Encore Haïti et son école!

Je me suis rendu compte, un peu tard sans doute, que le raccourcissement final de mon post du 15 mai 2010 (je m’interdis d’être trop long), rendait peu compréhensible ce texte et sa finalité.

En fait, on ne sait pas réellement, je crois, quelles sont les intentions de Paul Vallas et quel sera le contenu de son « plan ». On peut même espérer qu’il ne le sait pas lui-même, ce qui serait, de sa part, une belle preuve de bon sens, qualité dont cet homme ne semble pas dépourvu.

EXERCICE → Selon le texte source, de quelle date est le billet dont la fin a été raccourcie ?

DONNÉES FOURNIES →
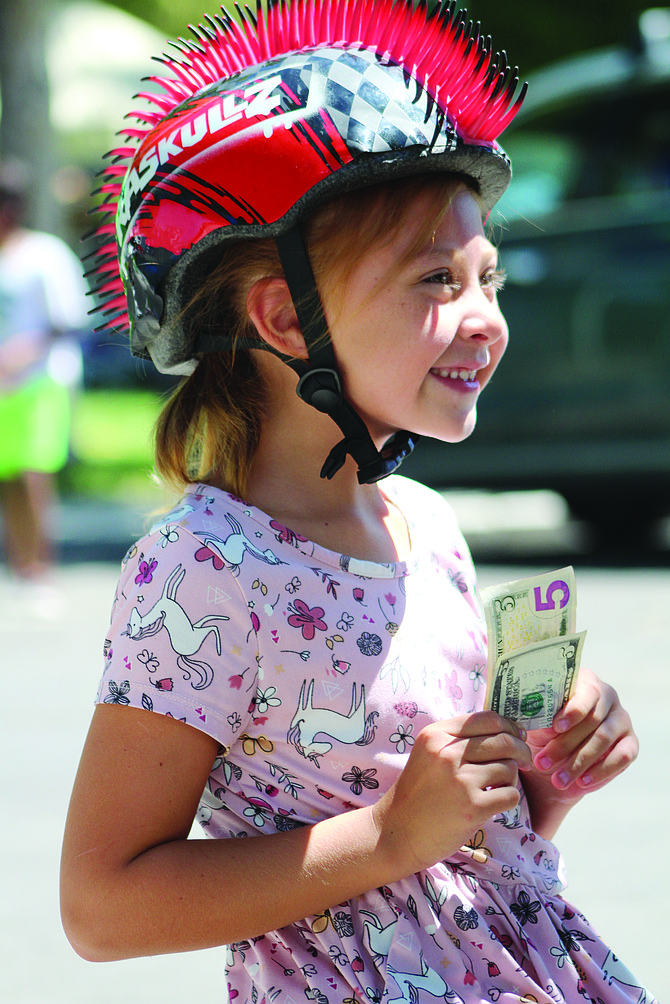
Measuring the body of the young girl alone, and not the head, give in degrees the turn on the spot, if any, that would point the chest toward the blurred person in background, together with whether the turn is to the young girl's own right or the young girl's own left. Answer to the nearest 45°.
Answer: approximately 135° to the young girl's own left

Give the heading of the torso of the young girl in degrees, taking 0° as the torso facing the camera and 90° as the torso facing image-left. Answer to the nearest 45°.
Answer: approximately 315°

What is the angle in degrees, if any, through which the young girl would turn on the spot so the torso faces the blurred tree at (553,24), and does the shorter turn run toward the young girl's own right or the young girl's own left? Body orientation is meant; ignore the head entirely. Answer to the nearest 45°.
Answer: approximately 135° to the young girl's own left
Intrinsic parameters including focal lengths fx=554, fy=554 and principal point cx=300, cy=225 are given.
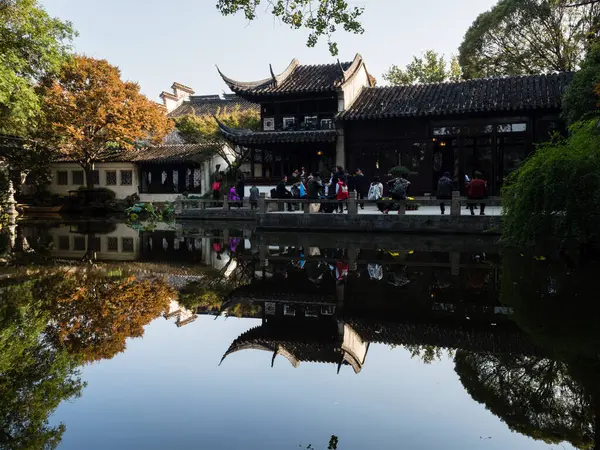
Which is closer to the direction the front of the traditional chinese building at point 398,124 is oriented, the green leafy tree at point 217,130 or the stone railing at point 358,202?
the stone railing

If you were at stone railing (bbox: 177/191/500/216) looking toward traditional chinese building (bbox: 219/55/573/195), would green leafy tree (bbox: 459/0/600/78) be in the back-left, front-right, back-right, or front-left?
front-right

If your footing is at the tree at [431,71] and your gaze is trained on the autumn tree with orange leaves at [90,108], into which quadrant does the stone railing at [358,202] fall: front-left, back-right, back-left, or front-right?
front-left

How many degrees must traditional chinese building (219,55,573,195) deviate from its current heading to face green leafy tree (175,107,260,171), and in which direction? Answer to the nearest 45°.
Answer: approximately 135° to its right

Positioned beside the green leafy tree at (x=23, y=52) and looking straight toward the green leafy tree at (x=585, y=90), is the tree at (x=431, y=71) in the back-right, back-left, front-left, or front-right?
front-left

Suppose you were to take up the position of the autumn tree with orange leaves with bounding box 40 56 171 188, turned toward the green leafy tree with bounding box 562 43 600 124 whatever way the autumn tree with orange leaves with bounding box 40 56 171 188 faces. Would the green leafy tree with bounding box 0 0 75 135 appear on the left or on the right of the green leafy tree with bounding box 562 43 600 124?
right

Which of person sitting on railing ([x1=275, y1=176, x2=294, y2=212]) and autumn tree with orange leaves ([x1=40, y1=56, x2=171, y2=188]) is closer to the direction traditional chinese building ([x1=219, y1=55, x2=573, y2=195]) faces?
the person sitting on railing

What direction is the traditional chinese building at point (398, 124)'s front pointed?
toward the camera

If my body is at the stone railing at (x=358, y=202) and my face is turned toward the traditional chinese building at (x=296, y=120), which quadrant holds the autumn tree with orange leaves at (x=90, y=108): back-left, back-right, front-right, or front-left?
front-left

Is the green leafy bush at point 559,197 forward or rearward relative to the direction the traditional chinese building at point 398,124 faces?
forward

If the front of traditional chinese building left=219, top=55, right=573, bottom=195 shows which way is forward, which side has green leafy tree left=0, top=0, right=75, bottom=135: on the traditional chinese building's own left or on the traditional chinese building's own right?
on the traditional chinese building's own right

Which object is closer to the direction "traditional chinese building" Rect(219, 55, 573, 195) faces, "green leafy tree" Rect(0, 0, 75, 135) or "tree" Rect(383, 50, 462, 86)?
the green leafy tree

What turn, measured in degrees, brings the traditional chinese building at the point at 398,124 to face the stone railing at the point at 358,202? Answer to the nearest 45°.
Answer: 0° — it already faces it

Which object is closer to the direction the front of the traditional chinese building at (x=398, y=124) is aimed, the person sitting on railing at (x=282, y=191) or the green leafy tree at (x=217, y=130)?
the person sitting on railing

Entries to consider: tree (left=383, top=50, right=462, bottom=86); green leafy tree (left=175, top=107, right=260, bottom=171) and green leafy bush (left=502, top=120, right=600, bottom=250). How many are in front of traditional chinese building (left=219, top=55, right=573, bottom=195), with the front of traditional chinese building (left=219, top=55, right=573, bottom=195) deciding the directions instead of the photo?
1

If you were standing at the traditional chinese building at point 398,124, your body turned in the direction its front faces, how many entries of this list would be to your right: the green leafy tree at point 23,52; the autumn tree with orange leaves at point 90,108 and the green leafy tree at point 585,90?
2

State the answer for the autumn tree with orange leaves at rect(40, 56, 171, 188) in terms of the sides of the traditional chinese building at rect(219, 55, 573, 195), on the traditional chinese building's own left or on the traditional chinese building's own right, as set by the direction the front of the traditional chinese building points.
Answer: on the traditional chinese building's own right

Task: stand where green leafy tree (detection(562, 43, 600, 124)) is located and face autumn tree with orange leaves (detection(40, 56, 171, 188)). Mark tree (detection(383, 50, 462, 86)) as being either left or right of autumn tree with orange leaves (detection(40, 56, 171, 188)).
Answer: right
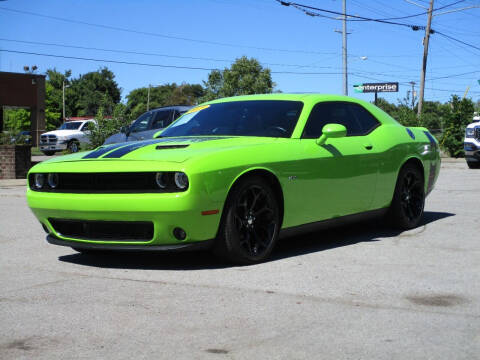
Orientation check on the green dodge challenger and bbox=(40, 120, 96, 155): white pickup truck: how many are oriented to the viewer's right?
0

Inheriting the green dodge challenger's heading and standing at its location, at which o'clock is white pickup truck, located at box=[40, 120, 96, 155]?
The white pickup truck is roughly at 4 o'clock from the green dodge challenger.

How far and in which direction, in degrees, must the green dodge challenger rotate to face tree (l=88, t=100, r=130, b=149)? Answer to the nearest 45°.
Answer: approximately 135° to its right

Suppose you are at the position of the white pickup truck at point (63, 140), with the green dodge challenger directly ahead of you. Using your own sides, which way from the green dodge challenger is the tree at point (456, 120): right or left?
left

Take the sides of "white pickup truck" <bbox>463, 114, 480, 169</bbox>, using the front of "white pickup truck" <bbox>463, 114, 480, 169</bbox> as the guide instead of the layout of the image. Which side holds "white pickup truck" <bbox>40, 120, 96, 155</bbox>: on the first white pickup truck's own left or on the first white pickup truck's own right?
on the first white pickup truck's own right

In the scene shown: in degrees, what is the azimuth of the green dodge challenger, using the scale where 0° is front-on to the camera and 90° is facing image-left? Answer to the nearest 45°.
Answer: approximately 45°

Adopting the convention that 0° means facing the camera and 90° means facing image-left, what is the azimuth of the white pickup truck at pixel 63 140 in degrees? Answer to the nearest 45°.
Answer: approximately 45°

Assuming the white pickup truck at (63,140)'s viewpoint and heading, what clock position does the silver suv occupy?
The silver suv is roughly at 10 o'clock from the white pickup truck.

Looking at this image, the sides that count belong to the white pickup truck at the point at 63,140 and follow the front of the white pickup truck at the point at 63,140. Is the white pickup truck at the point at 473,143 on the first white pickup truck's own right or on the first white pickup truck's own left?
on the first white pickup truck's own left
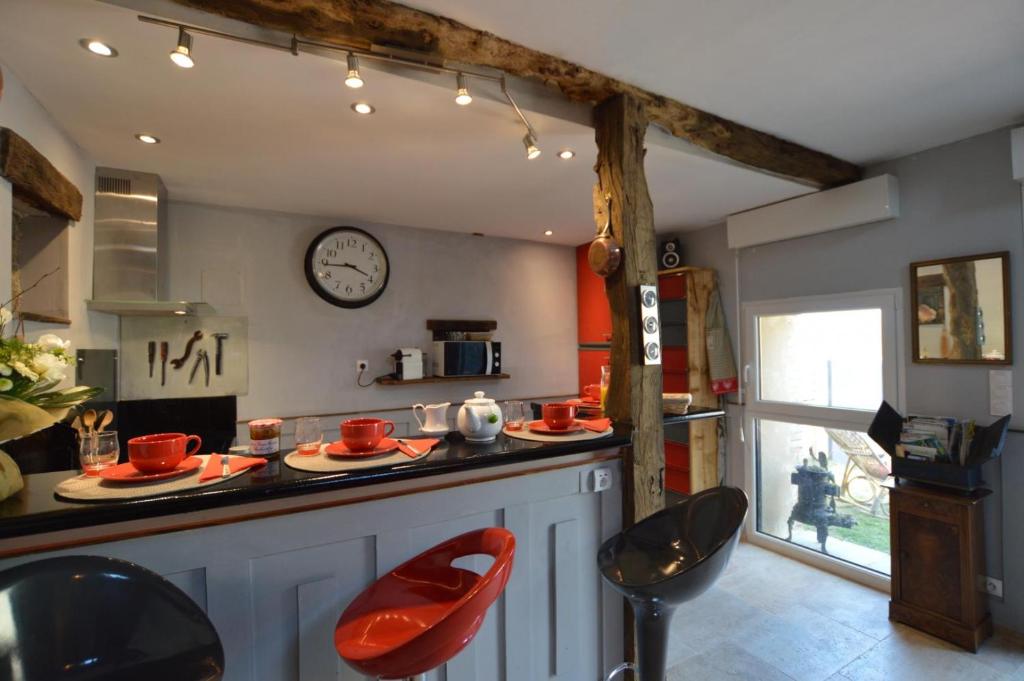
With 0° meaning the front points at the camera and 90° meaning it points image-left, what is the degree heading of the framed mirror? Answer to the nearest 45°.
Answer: approximately 45°

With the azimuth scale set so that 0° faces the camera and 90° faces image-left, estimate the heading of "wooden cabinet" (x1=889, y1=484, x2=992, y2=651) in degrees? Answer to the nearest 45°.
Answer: approximately 45°

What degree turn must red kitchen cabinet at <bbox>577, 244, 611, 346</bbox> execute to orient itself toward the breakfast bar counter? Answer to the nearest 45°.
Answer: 0° — it already faces it

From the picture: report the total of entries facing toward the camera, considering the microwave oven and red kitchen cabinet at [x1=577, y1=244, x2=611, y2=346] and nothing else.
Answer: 2

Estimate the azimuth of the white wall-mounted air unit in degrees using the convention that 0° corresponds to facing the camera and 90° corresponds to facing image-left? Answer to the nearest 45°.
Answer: approximately 45°

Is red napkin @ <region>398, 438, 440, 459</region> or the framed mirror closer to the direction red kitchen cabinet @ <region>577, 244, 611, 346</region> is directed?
the red napkin

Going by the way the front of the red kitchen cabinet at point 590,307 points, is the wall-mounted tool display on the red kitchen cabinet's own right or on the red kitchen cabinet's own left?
on the red kitchen cabinet's own right

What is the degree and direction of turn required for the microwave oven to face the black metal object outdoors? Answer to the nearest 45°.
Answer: approximately 90° to its left
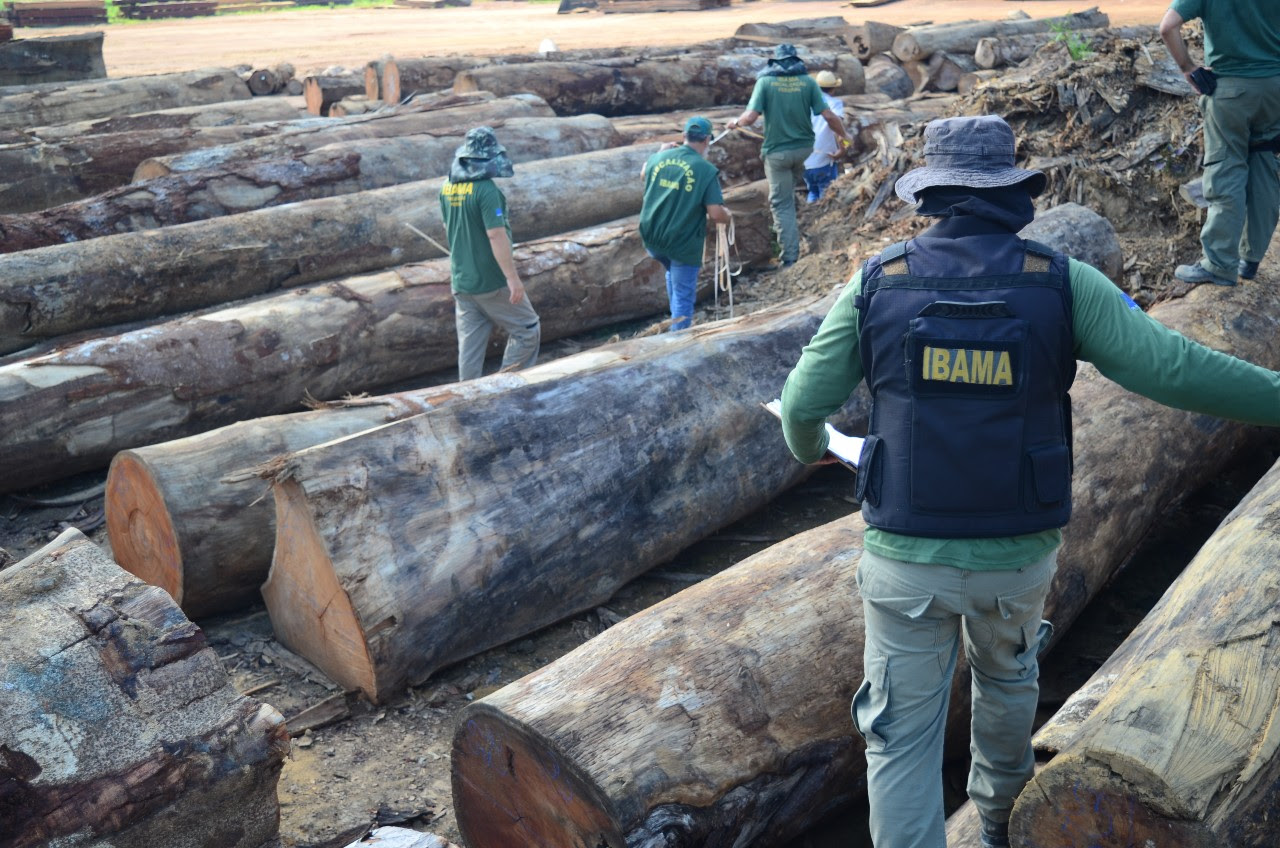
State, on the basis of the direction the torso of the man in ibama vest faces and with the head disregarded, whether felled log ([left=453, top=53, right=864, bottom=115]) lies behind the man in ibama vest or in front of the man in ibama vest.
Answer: in front

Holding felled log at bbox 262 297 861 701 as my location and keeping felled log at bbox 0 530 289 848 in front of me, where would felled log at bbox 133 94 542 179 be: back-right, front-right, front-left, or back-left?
back-right

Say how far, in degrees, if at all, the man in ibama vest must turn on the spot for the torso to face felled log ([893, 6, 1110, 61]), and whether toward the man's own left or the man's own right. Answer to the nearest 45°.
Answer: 0° — they already face it

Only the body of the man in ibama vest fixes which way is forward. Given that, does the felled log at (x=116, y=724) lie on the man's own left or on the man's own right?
on the man's own left

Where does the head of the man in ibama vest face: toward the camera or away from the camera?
away from the camera

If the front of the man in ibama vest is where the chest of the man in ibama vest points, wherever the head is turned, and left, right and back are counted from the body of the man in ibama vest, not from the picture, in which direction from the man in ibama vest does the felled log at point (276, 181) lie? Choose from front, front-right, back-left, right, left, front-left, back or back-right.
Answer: front-left

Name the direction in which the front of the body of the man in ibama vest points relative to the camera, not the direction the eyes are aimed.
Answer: away from the camera

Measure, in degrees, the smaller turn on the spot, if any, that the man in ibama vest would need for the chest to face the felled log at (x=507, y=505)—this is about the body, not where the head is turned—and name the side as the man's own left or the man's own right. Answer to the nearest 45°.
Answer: approximately 45° to the man's own left
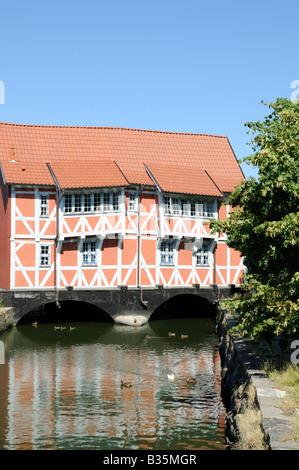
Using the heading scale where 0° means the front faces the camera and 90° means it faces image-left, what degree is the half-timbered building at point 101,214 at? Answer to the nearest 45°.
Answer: approximately 0°

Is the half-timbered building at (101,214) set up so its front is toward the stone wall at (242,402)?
yes
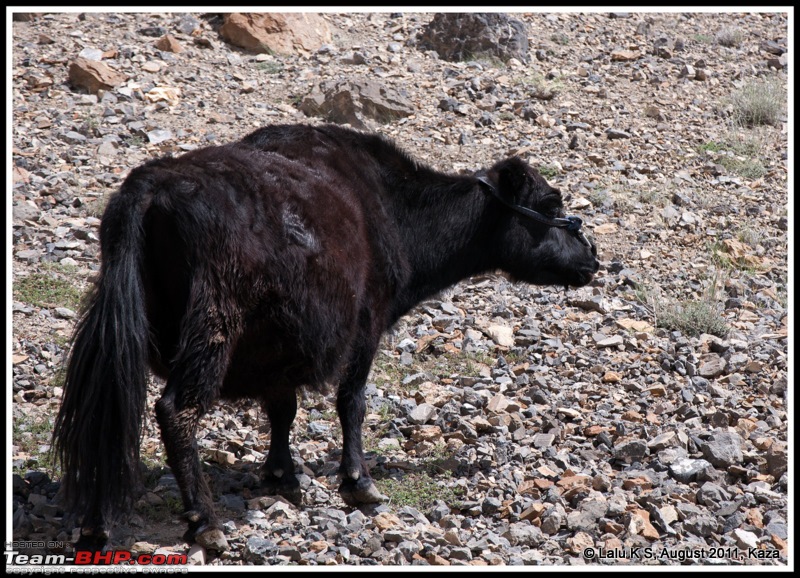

EXERCICE CORRIGÉ → Du 15 mai 2010.